The New Nurse

Posted: January 18, 2014 by writingsprint in Drama, Writing
Tags: , , , , , , , , , , ,

old mansion at night

“Old Mansion at Night” by thimic at DeviantArt

Jonathan arrived at the estate in the middle of the night. He waved at the limo driver as he pulled out of the wide turnout in front of the mansion. Gravel skittered away under the wheels. Jonathan could barely see the far side of the curved driveway. Who lived in this place? “Someone who needed a live-in nurse,” he said aloud. And had been willing to hire a someone from abroad for the job.

He knocked on the door. He checked his phone. It said 9:36 p.m. Eastern US time, which meant it was 2:36 a.m. back home. Jonathan had slept on the plane and in the limousine, but he still felt exhausted. He looked to his left –- gardens –- and to his right –- more gardens, and a walking path that led out toward the ocean. Cliffs, judging by the sound of the ocean, and the way the path turned into blackness.

Jonathan remembered that it was the 21st century and rang the doorbell. He heard large, angry dogs barking. Jonathan chuckled. He liked dogs. They always got along with him sooner or later. He hoped these would feel the same way.

Still nothing. Jonathan dialed the number of the estate’s guardian, a Mr. Keyhull. It rang, but no answer.

He heard a buzzing sound. Jonathan looked around. He saw a security camera turn towards him and stop. A red light clicked on, like a cigarette lit below a single unblinking eye. “Good evening, Mr. Miller. Welcome to Newport.”

“Thank you. Mr. Keyhull?”

“That’s correct. I’m afraid the first floor of the house is closed. You’ll need to come around to the back, where I’ll let you in.”

Why couldn’t he meet him out here, in person? Mr. Keyhull had been far more charming in the interview. “Very good.” Jonathan pointed toward the walking path. “This way, then?”

“No, the other way.”

“There’s no path.”

“I don’t want you falling into the ocean. The way’s very clear. You’ll be fine.”

The red light clicked off before Jonathan could protest. What the hell?
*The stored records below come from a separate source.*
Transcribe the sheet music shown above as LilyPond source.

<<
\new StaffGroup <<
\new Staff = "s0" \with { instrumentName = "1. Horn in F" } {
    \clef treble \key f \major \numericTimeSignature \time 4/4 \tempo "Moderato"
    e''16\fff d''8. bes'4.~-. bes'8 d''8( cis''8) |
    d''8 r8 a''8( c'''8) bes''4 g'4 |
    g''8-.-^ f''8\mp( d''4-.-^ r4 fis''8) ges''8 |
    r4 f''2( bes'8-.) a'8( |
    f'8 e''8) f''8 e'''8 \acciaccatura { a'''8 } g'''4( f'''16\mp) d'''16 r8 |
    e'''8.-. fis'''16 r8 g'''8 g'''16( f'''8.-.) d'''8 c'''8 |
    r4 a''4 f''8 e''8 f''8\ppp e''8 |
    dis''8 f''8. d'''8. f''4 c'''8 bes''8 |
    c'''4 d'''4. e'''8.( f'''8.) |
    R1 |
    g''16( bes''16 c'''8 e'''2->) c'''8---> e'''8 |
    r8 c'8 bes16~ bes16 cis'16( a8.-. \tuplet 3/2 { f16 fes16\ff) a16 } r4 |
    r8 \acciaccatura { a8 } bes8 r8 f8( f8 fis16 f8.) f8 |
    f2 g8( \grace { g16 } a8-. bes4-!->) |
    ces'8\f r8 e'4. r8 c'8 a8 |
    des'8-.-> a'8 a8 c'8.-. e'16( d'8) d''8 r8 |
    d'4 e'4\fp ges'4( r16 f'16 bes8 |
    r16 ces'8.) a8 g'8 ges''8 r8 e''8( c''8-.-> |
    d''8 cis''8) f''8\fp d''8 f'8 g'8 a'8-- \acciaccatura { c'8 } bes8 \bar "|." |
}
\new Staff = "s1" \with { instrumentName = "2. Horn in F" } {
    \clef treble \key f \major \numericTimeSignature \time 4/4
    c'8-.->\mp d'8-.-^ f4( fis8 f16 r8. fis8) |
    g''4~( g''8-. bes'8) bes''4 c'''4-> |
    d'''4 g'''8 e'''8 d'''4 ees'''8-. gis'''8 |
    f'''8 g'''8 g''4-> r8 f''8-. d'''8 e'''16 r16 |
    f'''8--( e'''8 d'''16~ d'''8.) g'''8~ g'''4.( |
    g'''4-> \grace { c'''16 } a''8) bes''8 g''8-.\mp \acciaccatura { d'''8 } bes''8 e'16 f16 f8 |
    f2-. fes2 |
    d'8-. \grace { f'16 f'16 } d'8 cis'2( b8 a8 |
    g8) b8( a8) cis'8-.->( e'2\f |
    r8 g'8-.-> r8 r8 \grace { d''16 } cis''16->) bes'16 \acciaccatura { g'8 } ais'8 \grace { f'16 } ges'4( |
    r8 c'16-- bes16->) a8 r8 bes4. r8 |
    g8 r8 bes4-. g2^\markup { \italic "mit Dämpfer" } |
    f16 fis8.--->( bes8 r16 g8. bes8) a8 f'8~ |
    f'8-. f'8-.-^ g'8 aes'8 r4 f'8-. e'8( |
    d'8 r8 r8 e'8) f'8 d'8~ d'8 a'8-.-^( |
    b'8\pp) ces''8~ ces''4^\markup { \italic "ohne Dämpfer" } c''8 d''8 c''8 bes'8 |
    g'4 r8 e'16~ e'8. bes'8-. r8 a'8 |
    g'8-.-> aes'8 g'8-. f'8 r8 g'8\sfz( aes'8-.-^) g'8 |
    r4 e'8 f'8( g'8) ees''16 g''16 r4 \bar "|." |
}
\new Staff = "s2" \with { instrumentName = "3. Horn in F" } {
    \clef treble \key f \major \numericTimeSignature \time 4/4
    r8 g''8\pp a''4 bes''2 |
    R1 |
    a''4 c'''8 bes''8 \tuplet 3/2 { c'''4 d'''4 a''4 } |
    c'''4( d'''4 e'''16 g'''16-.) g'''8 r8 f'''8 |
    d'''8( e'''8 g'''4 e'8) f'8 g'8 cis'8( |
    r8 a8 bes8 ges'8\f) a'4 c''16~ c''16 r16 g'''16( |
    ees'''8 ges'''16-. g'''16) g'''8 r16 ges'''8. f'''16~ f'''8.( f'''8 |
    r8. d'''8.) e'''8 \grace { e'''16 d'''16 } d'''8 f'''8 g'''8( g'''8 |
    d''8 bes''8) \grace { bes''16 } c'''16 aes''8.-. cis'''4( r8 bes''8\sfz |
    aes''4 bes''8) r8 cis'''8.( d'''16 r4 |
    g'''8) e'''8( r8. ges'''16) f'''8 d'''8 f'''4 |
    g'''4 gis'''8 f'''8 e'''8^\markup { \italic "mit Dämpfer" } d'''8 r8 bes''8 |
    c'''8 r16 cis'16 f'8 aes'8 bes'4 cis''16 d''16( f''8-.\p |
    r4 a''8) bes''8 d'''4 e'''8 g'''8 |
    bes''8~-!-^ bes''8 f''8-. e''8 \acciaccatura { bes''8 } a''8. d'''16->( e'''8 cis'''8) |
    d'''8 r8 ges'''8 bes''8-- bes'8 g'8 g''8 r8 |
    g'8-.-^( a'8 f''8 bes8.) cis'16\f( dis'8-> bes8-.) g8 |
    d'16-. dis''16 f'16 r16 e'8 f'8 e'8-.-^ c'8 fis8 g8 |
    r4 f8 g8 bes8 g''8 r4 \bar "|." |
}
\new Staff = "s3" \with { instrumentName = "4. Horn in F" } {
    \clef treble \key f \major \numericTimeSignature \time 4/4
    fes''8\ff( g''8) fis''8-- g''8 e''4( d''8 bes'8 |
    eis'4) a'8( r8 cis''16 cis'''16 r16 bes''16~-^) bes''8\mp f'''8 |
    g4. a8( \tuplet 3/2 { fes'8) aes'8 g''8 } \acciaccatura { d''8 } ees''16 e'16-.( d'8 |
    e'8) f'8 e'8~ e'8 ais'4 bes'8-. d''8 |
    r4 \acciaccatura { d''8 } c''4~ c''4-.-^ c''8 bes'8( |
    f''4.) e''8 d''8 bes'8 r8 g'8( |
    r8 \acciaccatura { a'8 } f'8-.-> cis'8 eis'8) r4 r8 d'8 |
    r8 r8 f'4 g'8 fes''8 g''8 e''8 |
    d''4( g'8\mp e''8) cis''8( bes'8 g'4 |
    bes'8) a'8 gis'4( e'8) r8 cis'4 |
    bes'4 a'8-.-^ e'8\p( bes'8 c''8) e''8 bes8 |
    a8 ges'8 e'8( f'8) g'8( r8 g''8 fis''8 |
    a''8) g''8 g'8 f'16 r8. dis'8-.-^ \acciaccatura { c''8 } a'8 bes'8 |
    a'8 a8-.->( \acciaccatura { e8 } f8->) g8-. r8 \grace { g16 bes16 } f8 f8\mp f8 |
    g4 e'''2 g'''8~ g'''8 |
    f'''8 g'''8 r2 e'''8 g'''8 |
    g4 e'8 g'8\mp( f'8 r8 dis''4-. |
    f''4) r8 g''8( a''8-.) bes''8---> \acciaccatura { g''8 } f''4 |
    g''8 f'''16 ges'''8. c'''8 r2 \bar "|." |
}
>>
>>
Jonathan hefted his backpack and duffel bag. He started walking. His joints ached. Jonathan imagined which muscles hurt, which tendons were overstretched, and what kinds of work he could do to help himself feel better.

The garden had a decorative path that was meant for appearance, not for actually walking. Jonathan tripped over a sprinkler head and nearly fell into a forest of sunflowers. Their brilliant yellow cheer smiled at him in bitter irony. Jonathan was tired, the night was gray, his host was being a douchebag, and he was over three thousand miles from a pint of beer and his friends. He remembered that his phone had a flashlight app. His phone was low on juice but it was better than nothing, so he turned it on and kept walking.

He came around the side of the house. A man in a wheelchair sat waiting for him by a utilitarian-looking door, maybe a maintenance entrance. Mr. Keyhull had bushy, steel-gray hair and sharp eyebrows, with deep lines in his forehead and a deep, stony voice. He had a blanket over his knees.

“There! Well done, and welcome.” They shook hands. Mr. Keyhull’s hand was cold, his grip firm. “It’s good to finally meet you in person. You’ll forgive me for not standing up. My knee is acting up and I frankly didn’t feel like walking.”

“We’ll see what we can do about that,” Jonathan said brightly.

“The hell with that. You’re here to help me with physical therapy, not fix every ache as they come up.”

Mr. Keyhull turned away and rolled into the house. Jonathan waited to sigh until Mr. Keyhull was across the threshold, and out of earshot. Oh, joy.